WRITTEN TASK> Make an exact copy of all the entries, but do not reproduce the pictures.

TASK MATERIAL>
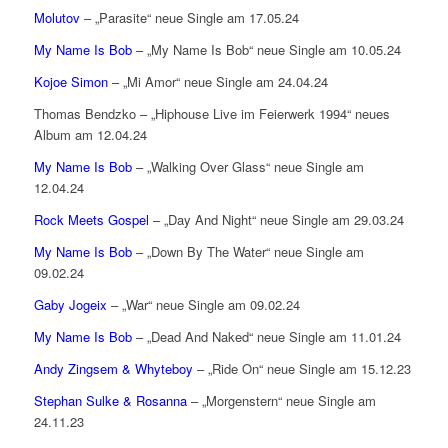
Molutov
– „Parasite“ neue Single am 17.05.24
My Name Is Bob
– „My Name Is Bob“ neue Single am 10.05.24
Kojoe Simon
– „Mi Amor“ neue Single am 24.04.24
Thomas Bendzko – „Hiphouse Live im Feierwerk 1994“ neues
Album am 12.04.24
My Name Is Bob
– „Walking Over Glass“ neue Single am
12.04.24
Rock Meets Gospel
– „Day And Night“ neue Single am 29.03.24
My Name Is Bob
– „Down By The Water“ neue Single am
09.02.24
Gaby Jogeix
– „War“ neue Single am 09.02.24
My Name Is Bob
– „Dead And Naked“ neue Single am 11.01.24
Andy Zingsem & Whyteboy
– „Ride On“ neue Single am 15.12.23
Stephan Sulke & Rosanna
– „Morgenstern“ neue Single am
24.11.23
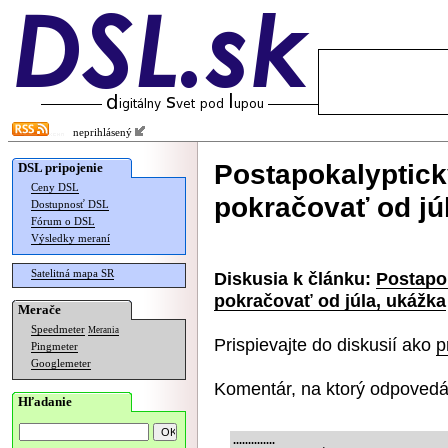
neprihlásený
Postapokalyptick
DSL pripojenie
Ceny DSL
pokračovať od jú
Dostupnosť DSL
Fórum o DSL
Výsledky meraní
Satelitná mapa SR
Diskusia k článku:
Postapok
pokračovať od júla, ukážka
Merače
Speedmeter
Merania
Prispievajte do diskusií ako
p
Pingmeter
Googlemeter
Komentár, na ktorý odpovedá
Hľadanie
..............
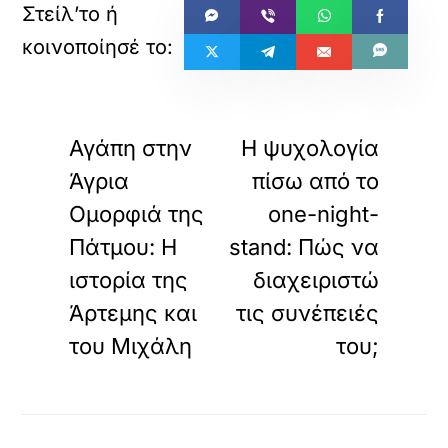
«
»
ΠΡΟΗΓΟΥΜΕΝΟ
ΕΠΟΜΕΝΟ
Αγάπη στην
Η ψυχολογία
Άγρια
πίσω από το
Ομορφιά της
one-night-
Πάτμου: Η
stand: Πώς να
ιστορία της
διαχειριστώ
Άρτεμης και
τις συνέπειές
του Μιχάλη
του;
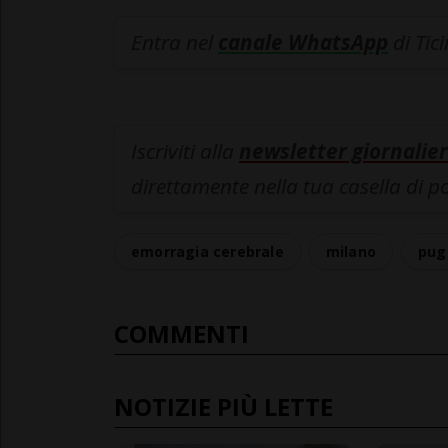
Entra nel
canale WhatsApp
di Tic
Iscriviti alla
newsletter giornalier
direttamente nella tua casella di p
emorragia cerebrale
milano
pug
COMMENTI
NOTIZIE PIÙ LETTE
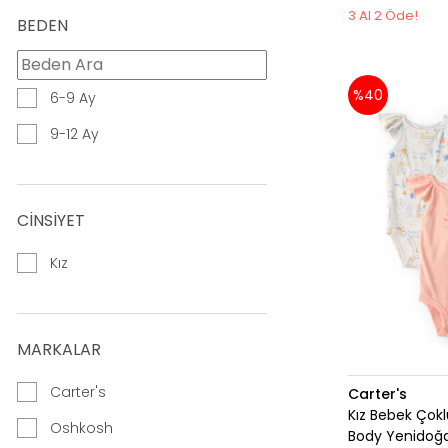
Sandalet
3 Al 2 Öde!
BEDEN
Salopet Set
Setler
%40
6-9 Ay
Şort
9-12 Ay
Sweatshirt
Tişört
CİNSİYET
Tulum
Tulumlu Set
Kız
Uyku Tulumu
Denim Ceket
MARKALAR
Carter's
Carter's
Kız Bebek Çok
Oshkosh
Body Yenidoğ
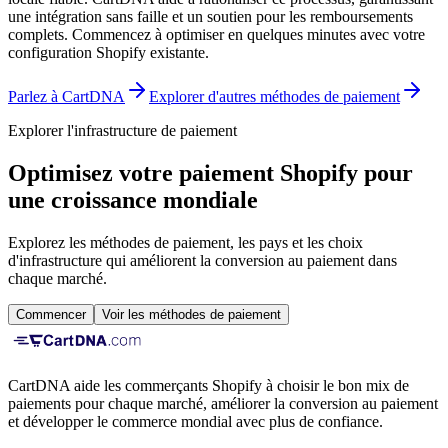
une intégration sans faille et un soutien pour les remboursements
complets.
Commencez à optimiser en quelques minutes avec votre
configuration Shopify existante.
Parlez à CartDNA
Explorer d'autres méthodes de paiement
Explorer l'infrastructure de paiement
Optimisez votre paiement Shopify pour
une croissance mondiale
Explorez les méthodes de paiement, les pays et les choix
d'infrastructure qui améliorent la conversion au paiement dans
chaque marché.
Commencer
Voir les méthodes de paiement
CartDNA aide les commerçants Shopify à choisir le bon mix de
paiements pour chaque marché, améliorer la conversion au paiement
et développer le commerce mondial avec plus de confiance.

TASK SOLUTION>
Molutov
– „Parasite“ neue Single am 17.05.24
My Name Is Bob
– „My Name Is Bob“ neue Single am 10.05.24
Kojoe Simon
– „Mi Amor“ neue Single am 24.04.24
Thomas Bendzko – „Hiphouse Live im Feierwerk 1994“ neues
Album am 12.04.24
My Name Is Bob
– „Walking Over Glass“ neue Single am
12.04.24
Rock Meets Gospel
– „Day And Night“ neue Single am 29.03.24
My Name Is Bob
– „Down By The Water“ neue Single am
09.02.24
Gaby Jogeix
– „War“ neue Single am 09.02.24
My Name Is Bob
– „Dead And Naked“ neue Single am 11.01.24
Andy Zingsem & Whyteboy
– „Ride On“ neue Single am 15.12.23
Stephan Sulke & Rosanna
– „Morgenstern“ neue Single am
24.11.23
neprihlásený
Postapokalyptick
DSL pripojenie
Ceny DSL
pokračovať od jú
Dostupnosť DSL
Fórum o DSL
Výsledky meraní
Satelitná mapa SR
Diskusia k článku:
Postapok
pokračovať od júla, ukážka
Merače
Speedmeter
Merania
Prispievajte do diskusií ako
p
Pingmeter
Googlemeter
Komentár, na ktorý odpovedá
Hľadanie
..............
«
»
ΠΡΟΗΓΟΥΜΕΝΟ
ΕΠΟΜΕΝΟ
Αγάπη στην
Η ψυχολογία
Άγρια
πίσω από το
Ομορφιά της
one-night-
Πάτμου: Η
stand: Πώς να
ιστορία της
διαχειριστώ
Άρτεμης και
τις συνέπειές
του Μιχάλη
του;
Entra nel
canale WhatsApp
di Tic
Iscriviti alla
newsletter giornalier
direttamente nella tua casella di p
emorragia cerebrale
milano
pug
COMMENTI
NOTIZIE PIÙ LETTE
Sandalet
3 Al 2 Öde!
BEDEN
Salopet Set
Setler
%40
6-9 Ay
Şort
9-12 Ay
Sweatshirt
Tişört
CİNSİYET
Tulum
Tulumlu Set
Kız
Uyku Tulumu
Denim Ceket
MARKALAR
Carter's
Carter's
Kız Bebek Çok
Oshkosh
Body Yenidoğ
une intégration sans faille et un soutien pour les remboursements
complets.
Commencez à optimiser en quelques minutes avec votre
configuration Shopify existante.
Parlez à CartDNA
Explorer d'autres méthodes de paiement
Explorer l'infrastructure de paiement
Optimisez votre paiement Shopify pour
une croissance mondiale
Explorez les méthodes de paiement, les pays et les choix
d'infrastructure qui améliorent la conversion au paiement dans
chaque marché.
Commencer
Voir les méthodes de paiement
CartDNA aide les commerçants Shopify à choisir le bon mix de
paiements pour chaque marché, améliorer la conversion au paiement
et développer le commerce mondial avec plus de confiance.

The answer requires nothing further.